En Serbie, la situation est beaucoup plus complexe. Des partis verts existent depuis le retour du système multipartite en 1990, mais leurs existence a toujours été de courte durée. Ces dernières années, les préoccupations environnementales ont toutefois pris de l’ampleur, portées par plusieurs organisations de la société civile. À Belgrade, l’organisation Ne davimo Beograd (Ne noyez pas Belgrade) a été l’une des premières à mettre en avant ces sujets et à les porter devant les électeurs. Des candidats portant ses couleurs se sont présentés à la mairie en 2018, récoltant un score modeste mais positif. Le collectif, désormais organisé en tant que mouvement politique, vise surtout les prochaines municipales du printemps 2022. Ses candidats incarnent la principale force d’opposition face au Parti progressiste serbe (SNS) du tout-puissant président Aleksandar Vučić.

En Croatie, il ne faut pas réduire la victoire de Tomislav Tomašević à Možemo ! Sa coalition, la Zelena Lijeva Koalicija (ZLK), d’orientation rouge-verte, compte aussi dans ses rangs l’initiative Zagreb je naš ! (Zagreb est à nous), ORaH (Développement durable croate), Nova ljevica (La nouvelle gauche), et Za grad (Pour la ville).

Un mouvement écologiste porté par la société civile

Tous les acteurs de l’écologie politique balkanique fonctionnent sous la forme de mouvements tirant leur force de la société civile. Pour le moment, leur réussite est meilleure dans les scrutins locaux que nationaux, à l’exception d’URA au Monténégro. L’activisme citoyen, qui constitue le socle de l’action politique de ces mouvements, s’accompagne souvent d’idées progressistes, ce qui est une caractéristique de la plupart des partis verts. Leurs électeurs affichent un profil similaire à ceux d’Europe occidentale : jeunes, urbains et ayant fait des études supérieures. En somme, les formations écologistes de la région suivent le sillon tracé un peu plus tôt par leurs homologues de l’ouest et du nord du Vieux continent.

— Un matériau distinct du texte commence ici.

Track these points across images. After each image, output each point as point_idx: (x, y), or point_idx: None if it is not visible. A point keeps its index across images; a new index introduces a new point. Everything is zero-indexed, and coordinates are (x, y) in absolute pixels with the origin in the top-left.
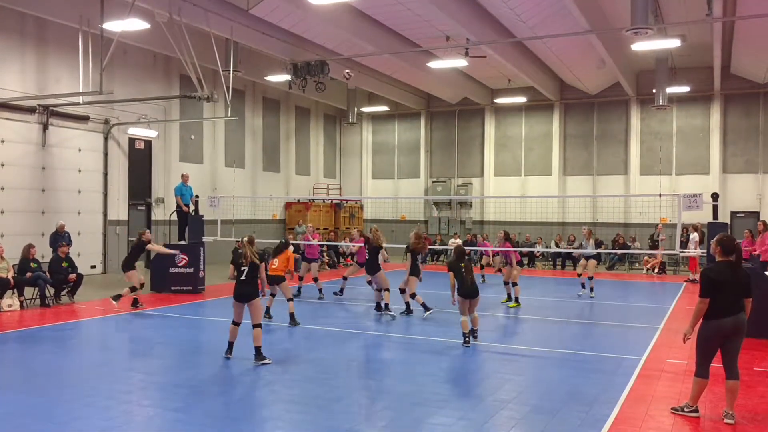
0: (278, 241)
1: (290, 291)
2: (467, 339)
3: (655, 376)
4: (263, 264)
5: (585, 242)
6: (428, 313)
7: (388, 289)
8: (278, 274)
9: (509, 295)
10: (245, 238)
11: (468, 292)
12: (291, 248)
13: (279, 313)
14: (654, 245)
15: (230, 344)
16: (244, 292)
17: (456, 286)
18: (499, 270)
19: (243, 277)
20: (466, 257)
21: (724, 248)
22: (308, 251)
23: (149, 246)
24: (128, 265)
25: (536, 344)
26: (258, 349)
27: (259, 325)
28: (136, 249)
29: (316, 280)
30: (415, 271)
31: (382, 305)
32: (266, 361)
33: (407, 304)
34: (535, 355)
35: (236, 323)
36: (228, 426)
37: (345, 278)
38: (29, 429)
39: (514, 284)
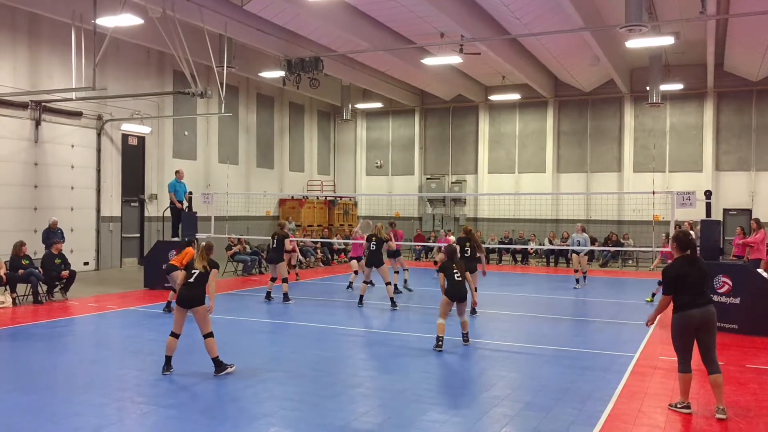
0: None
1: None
2: (440, 343)
3: (648, 373)
4: (215, 270)
5: (577, 236)
6: None
7: (389, 283)
8: (174, 264)
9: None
10: (203, 244)
11: (456, 293)
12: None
13: (264, 308)
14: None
15: (167, 359)
16: (187, 296)
17: (445, 287)
18: (435, 263)
19: (191, 280)
20: (458, 257)
21: (679, 244)
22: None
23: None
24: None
25: (530, 341)
26: (216, 360)
27: (209, 335)
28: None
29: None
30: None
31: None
32: (229, 369)
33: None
34: (529, 352)
35: (175, 334)
36: (221, 423)
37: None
38: (23, 427)
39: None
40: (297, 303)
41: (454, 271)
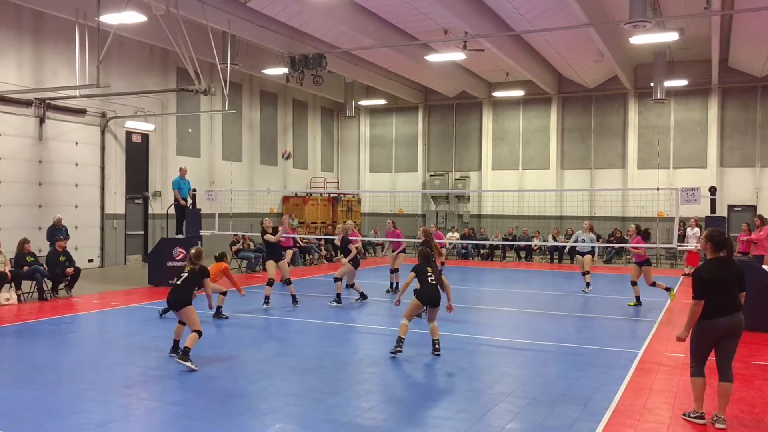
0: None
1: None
2: (400, 345)
3: (653, 370)
4: (208, 279)
5: (583, 234)
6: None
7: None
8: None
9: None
10: (192, 251)
11: (428, 296)
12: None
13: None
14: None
15: (175, 342)
16: (173, 300)
17: (412, 288)
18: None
19: (179, 282)
20: (433, 260)
21: (715, 244)
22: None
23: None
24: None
25: (534, 338)
26: (186, 349)
27: (196, 332)
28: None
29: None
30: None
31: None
32: (189, 365)
33: None
34: (533, 349)
35: (181, 323)
36: (227, 419)
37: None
38: (29, 423)
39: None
40: (300, 300)
41: (429, 274)
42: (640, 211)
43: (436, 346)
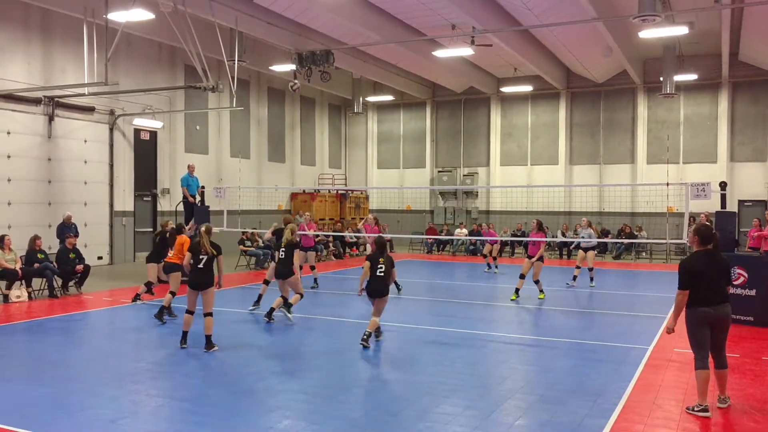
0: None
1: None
2: (366, 338)
3: (663, 366)
4: (221, 256)
5: (583, 231)
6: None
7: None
8: (174, 263)
9: (517, 291)
10: (202, 228)
11: (373, 289)
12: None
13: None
14: None
15: (184, 334)
16: (200, 281)
17: (367, 280)
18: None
19: (200, 266)
20: (387, 253)
21: (701, 238)
22: (304, 240)
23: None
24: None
25: (543, 334)
26: (208, 338)
27: (210, 314)
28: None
29: (312, 268)
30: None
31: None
32: (215, 348)
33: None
34: (542, 345)
35: (190, 312)
36: (236, 415)
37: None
38: (39, 419)
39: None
40: (308, 296)
41: (379, 265)
42: (650, 207)
43: (365, 336)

Il est également important de souligner que ces mouvements se soutiennent tous mutuellement, ce qui augmente les possibilités de coopération, ainsi que le développement commun des idées écologistes dans le sud-est de l’Europe. Tous sont aussi membres du Parti vert européen et cela favorise encore un peu plus les interactions et le partage d’expériences en vue d’améliorer la pénétration de leurs idées et d’améliorer, en conséquence, leurs résultats électoraux à l’avenir.

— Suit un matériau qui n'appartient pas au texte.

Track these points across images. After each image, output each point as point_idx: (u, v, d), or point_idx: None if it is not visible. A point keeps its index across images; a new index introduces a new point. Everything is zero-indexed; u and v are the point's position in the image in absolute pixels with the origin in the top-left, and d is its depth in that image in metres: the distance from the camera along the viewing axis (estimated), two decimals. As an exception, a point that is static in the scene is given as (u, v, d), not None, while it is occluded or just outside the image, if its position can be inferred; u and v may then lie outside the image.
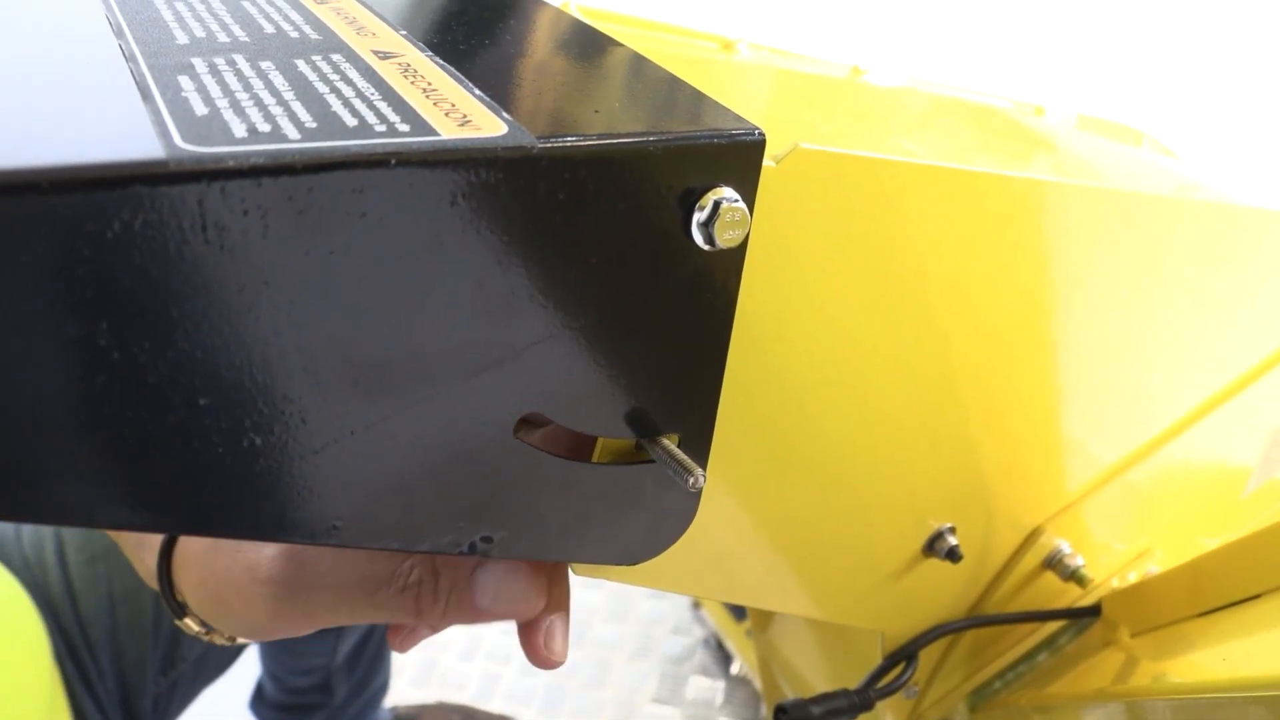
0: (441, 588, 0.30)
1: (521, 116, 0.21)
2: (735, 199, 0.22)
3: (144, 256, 0.17)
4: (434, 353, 0.21)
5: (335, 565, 0.30)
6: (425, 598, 0.30)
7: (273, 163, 0.17)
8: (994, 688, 0.49)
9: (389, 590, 0.30)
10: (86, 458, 0.18)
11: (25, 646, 0.53)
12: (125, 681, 0.60)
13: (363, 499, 0.22)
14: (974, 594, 0.45)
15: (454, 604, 0.30)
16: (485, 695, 1.05)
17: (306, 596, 0.31)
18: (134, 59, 0.21)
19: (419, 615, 0.30)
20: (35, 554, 0.57)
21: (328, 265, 0.19)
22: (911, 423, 0.35)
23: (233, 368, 0.19)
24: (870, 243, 0.28)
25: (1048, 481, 0.43)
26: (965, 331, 0.33)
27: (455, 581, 0.30)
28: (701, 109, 0.24)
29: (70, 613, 0.57)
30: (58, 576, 0.57)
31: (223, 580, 0.32)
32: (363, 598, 0.30)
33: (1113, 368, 0.40)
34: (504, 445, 0.24)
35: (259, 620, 0.32)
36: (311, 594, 0.30)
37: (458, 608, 0.30)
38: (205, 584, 0.33)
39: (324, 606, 0.31)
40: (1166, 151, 0.56)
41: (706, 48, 0.42)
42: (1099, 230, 0.34)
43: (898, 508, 0.38)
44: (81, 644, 0.57)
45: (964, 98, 0.50)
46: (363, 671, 0.90)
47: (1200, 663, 0.36)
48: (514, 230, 0.20)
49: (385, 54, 0.23)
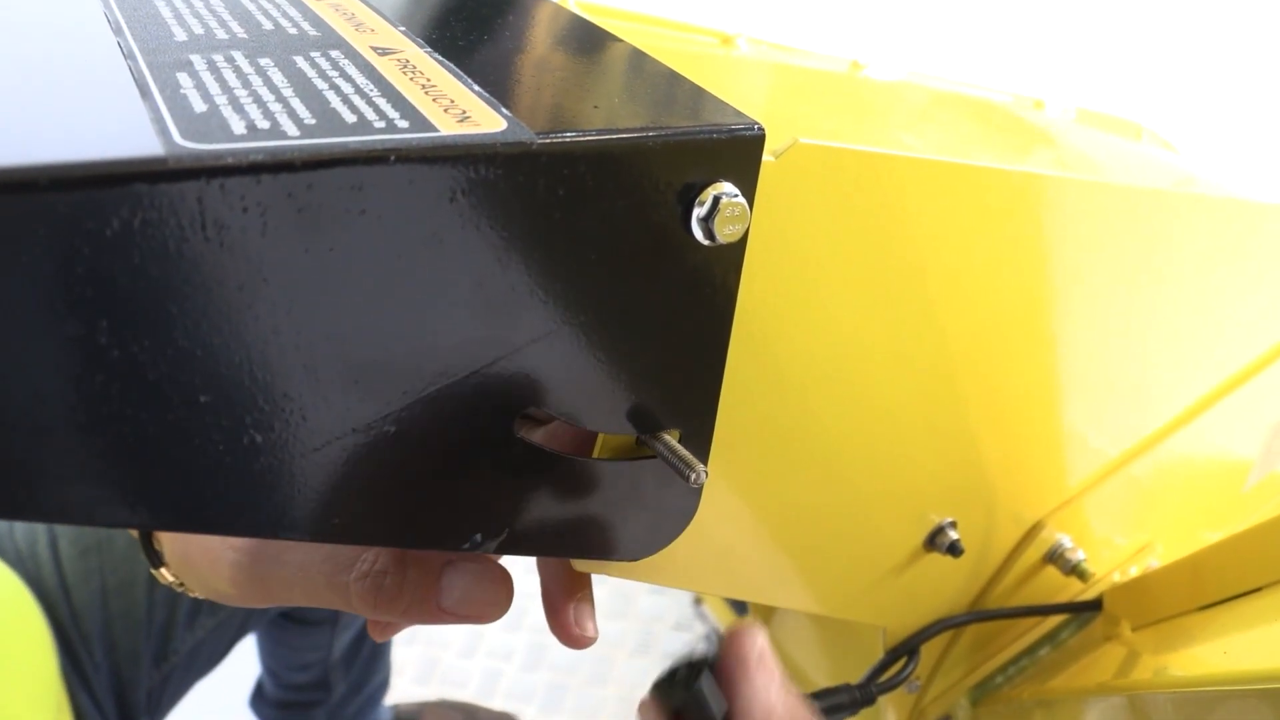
0: (408, 581, 0.29)
1: (521, 112, 0.21)
2: (735, 194, 0.22)
3: (143, 254, 0.17)
4: (434, 350, 0.21)
5: (302, 544, 0.30)
6: (388, 589, 0.29)
7: (272, 160, 0.17)
8: (996, 682, 0.49)
9: (348, 576, 0.29)
10: (87, 457, 0.18)
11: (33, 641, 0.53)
12: (119, 674, 0.60)
13: (363, 497, 0.22)
14: (975, 588, 0.45)
15: (417, 601, 0.29)
16: (486, 693, 1.05)
17: (268, 570, 0.30)
18: (132, 56, 0.21)
19: (376, 607, 0.29)
20: (28, 547, 0.57)
21: (327, 263, 0.19)
22: (912, 417, 0.35)
23: (233, 365, 0.19)
24: (870, 237, 0.28)
25: (1048, 476, 0.43)
26: (965, 326, 0.33)
27: (422, 578, 0.29)
28: (701, 104, 0.24)
29: (64, 605, 0.57)
30: (51, 570, 0.57)
31: (193, 540, 0.32)
32: (321, 580, 0.30)
33: (1113, 361, 0.40)
34: (504, 441, 0.24)
35: (220, 586, 0.32)
36: (273, 568, 0.30)
37: (420, 606, 0.29)
38: (178, 539, 0.33)
39: (282, 583, 0.30)
40: (1166, 145, 0.56)
41: (705, 43, 0.42)
42: (1099, 224, 0.34)
43: (898, 502, 0.38)
44: (75, 637, 0.57)
45: (963, 92, 0.50)
46: (360, 669, 0.90)
47: (1201, 656, 0.36)
48: (514, 226, 0.20)
49: (384, 50, 0.23)
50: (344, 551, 0.30)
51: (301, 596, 0.31)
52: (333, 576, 0.29)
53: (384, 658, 0.93)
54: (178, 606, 0.62)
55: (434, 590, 0.30)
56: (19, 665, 0.50)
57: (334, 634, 0.84)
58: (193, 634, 0.63)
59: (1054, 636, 0.48)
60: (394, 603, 0.29)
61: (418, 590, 0.29)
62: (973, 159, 0.30)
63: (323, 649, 0.85)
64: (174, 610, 0.62)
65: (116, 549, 0.59)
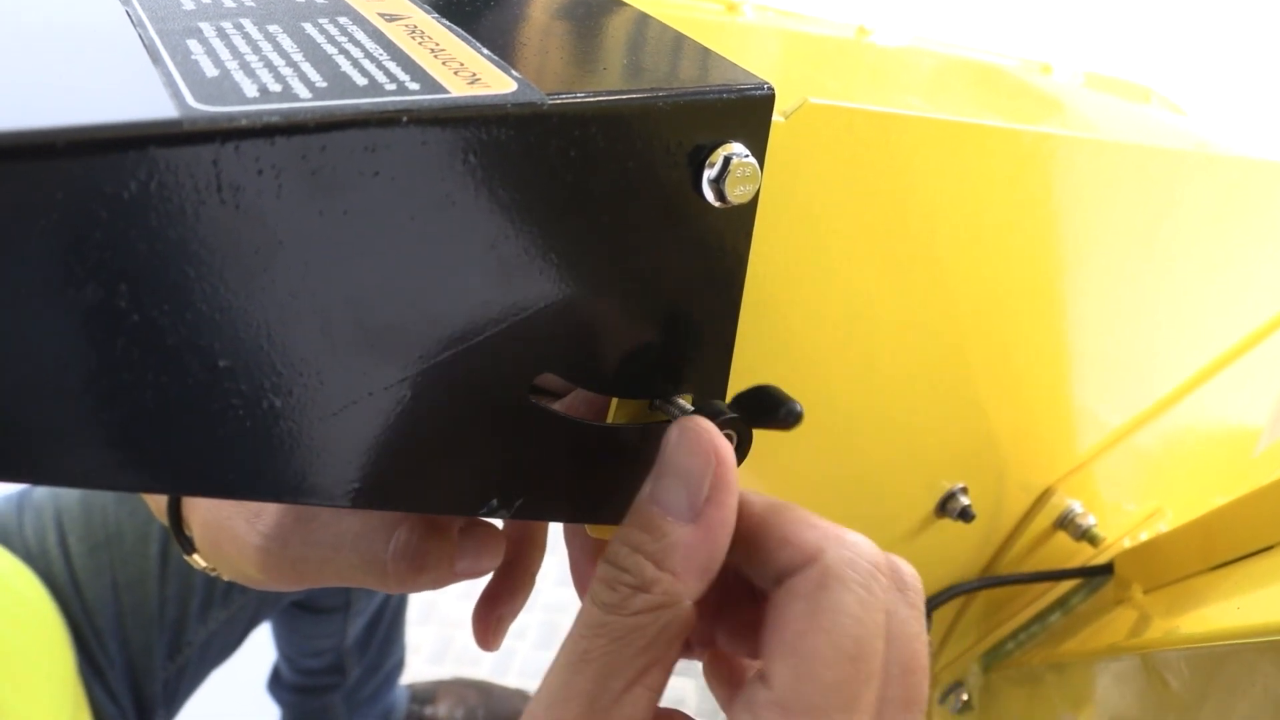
0: (432, 551, 0.30)
1: (530, 75, 0.21)
2: (745, 154, 0.22)
3: (160, 218, 0.17)
4: (448, 313, 0.21)
5: (330, 524, 0.30)
6: (421, 562, 0.30)
7: (286, 121, 0.17)
8: (1007, 648, 0.49)
9: (384, 553, 0.30)
10: (109, 422, 0.18)
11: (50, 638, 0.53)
12: (133, 668, 0.60)
13: (380, 461, 0.22)
14: (987, 555, 0.45)
15: (443, 569, 0.30)
16: (501, 671, 1.06)
17: (298, 552, 0.31)
18: (141, 24, 0.21)
19: (408, 581, 0.30)
20: (38, 544, 0.58)
21: (341, 225, 0.19)
22: (922, 381, 0.35)
23: (250, 329, 0.19)
24: (880, 198, 0.28)
25: (1059, 441, 0.43)
26: (975, 289, 0.33)
27: (443, 547, 0.30)
28: (710, 65, 0.23)
29: (75, 601, 0.57)
30: (61, 566, 0.57)
31: (223, 526, 0.33)
32: (355, 559, 0.30)
33: (1123, 325, 0.40)
34: (519, 406, 0.24)
35: (248, 571, 0.32)
36: (304, 550, 0.31)
37: (444, 573, 0.30)
38: (208, 525, 0.34)
39: (313, 565, 0.31)
40: (1175, 108, 0.55)
41: (711, 9, 0.42)
42: (1109, 185, 0.34)
43: (909, 468, 0.38)
44: (88, 632, 0.58)
45: (971, 57, 0.49)
46: (375, 652, 0.90)
47: (1214, 615, 0.36)
48: (525, 188, 0.20)
49: (391, 16, 0.23)
50: (375, 529, 0.30)
51: (334, 577, 0.31)
52: (367, 555, 0.30)
53: (398, 640, 0.94)
54: (190, 599, 0.62)
55: (451, 555, 0.30)
56: (38, 662, 0.51)
57: (346, 620, 0.85)
58: (206, 626, 0.64)
59: (1065, 602, 0.48)
60: (424, 574, 0.30)
61: (441, 559, 0.30)
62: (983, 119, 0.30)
63: (336, 635, 0.85)
64: (186, 603, 0.62)
65: (126, 544, 0.59)
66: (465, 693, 1.01)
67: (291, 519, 0.31)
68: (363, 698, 0.93)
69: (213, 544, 0.34)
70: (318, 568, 0.31)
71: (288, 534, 0.31)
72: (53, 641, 0.54)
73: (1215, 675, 0.34)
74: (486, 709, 0.99)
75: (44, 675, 0.51)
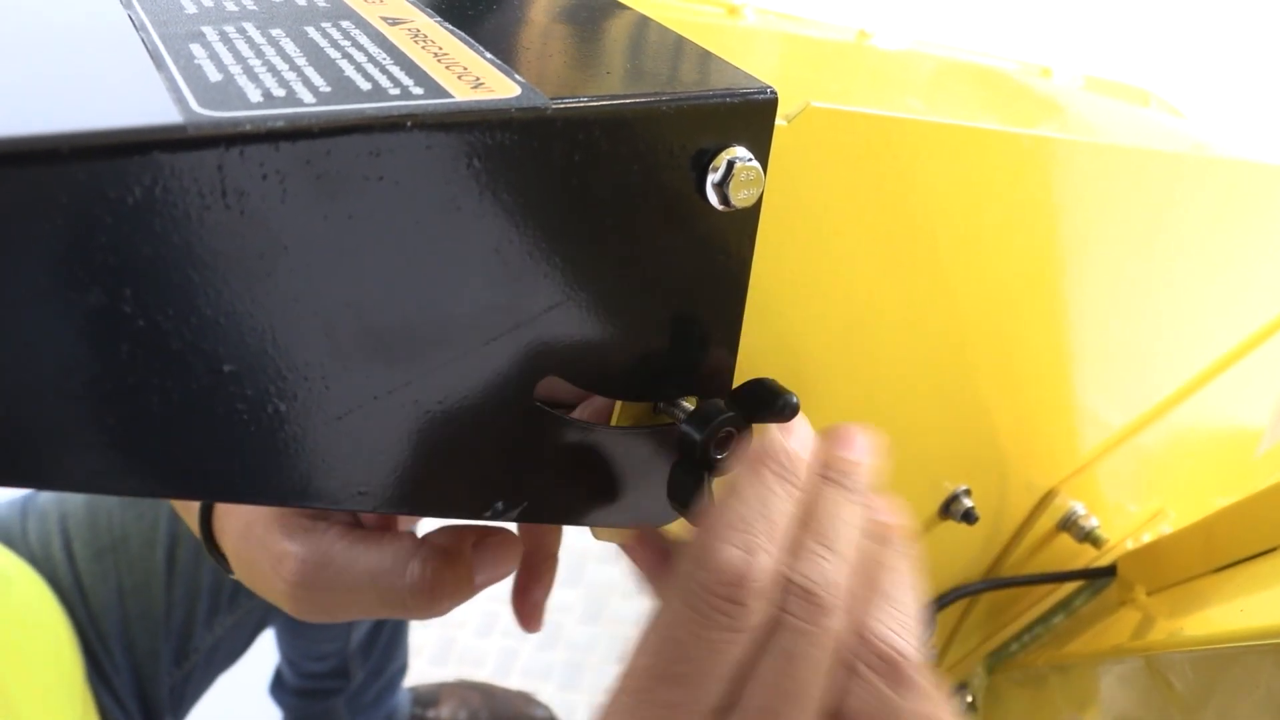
0: (448, 578, 0.31)
1: (533, 79, 0.21)
2: (749, 158, 0.22)
3: (165, 223, 0.17)
4: (453, 317, 0.21)
5: (347, 568, 0.31)
6: (438, 586, 0.31)
7: (290, 126, 0.17)
8: (1011, 650, 0.49)
9: (401, 585, 0.31)
10: (112, 426, 0.18)
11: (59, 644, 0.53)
12: (140, 673, 0.60)
13: (386, 465, 0.22)
14: (990, 556, 0.45)
15: (461, 587, 0.31)
16: (503, 672, 1.06)
17: (324, 597, 0.32)
18: (144, 29, 0.21)
19: (430, 606, 0.31)
20: (42, 549, 0.58)
21: (345, 230, 0.19)
22: (925, 384, 0.35)
23: (255, 334, 0.19)
24: (882, 201, 0.28)
25: (1061, 443, 0.43)
26: (977, 291, 0.33)
27: (458, 571, 0.31)
28: (712, 69, 0.23)
29: (81, 607, 0.57)
30: (66, 571, 0.57)
31: (252, 566, 0.33)
32: (374, 597, 0.31)
33: (1124, 327, 0.40)
34: (524, 409, 0.24)
35: (284, 607, 0.33)
36: (328, 595, 0.32)
37: (463, 590, 0.31)
38: (240, 559, 0.34)
39: (337, 604, 0.32)
40: (1174, 111, 0.55)
41: (712, 13, 0.42)
42: (1109, 187, 0.34)
43: (913, 470, 0.38)
44: (94, 637, 0.58)
45: (971, 60, 0.49)
46: (379, 655, 0.90)
47: (1217, 616, 0.36)
48: (529, 192, 0.20)
49: (394, 20, 0.23)
50: (390, 568, 0.31)
51: (358, 612, 0.32)
52: (386, 592, 0.31)
53: (402, 643, 0.94)
54: (196, 605, 0.62)
55: (467, 576, 0.31)
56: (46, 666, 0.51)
57: (350, 626, 0.84)
58: (212, 632, 0.64)
59: (1068, 603, 0.48)
60: (444, 600, 0.31)
61: (459, 583, 0.31)
62: (983, 123, 0.30)
63: (340, 640, 0.85)
64: (193, 609, 0.62)
65: (132, 549, 0.59)
66: (468, 695, 1.01)
67: (312, 565, 0.31)
68: (366, 701, 0.93)
69: (246, 576, 0.35)
70: (345, 608, 0.32)
71: (310, 580, 0.32)
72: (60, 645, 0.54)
73: (1219, 677, 0.34)
74: (489, 711, 0.99)
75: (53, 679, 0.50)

Les partis verts des Balkans pourraient bien continuer à surprendre dans les urnes lors des prochains votes. Notamment du fait de la sensibilisation croissante des citoyens à l’état désastreux de l’environnement. Les « premiers soulèvements écologiques » qui ont eu lieu en Serbie cette année en sont la preuve. Et cette montée en puissance semble inquiéter les autocrates au pouvoir. Pour tenter de discréditer ce mouvement, le président serbe n’a pas hésité à qualifier son combat de « djihad vert ». Face à ces attaques, une organisation régionale écologistes pourraient bien voir le jour. Pour mieux les contrer et faire avancer l’écologie. Les Balkans en ont besoin, et vite.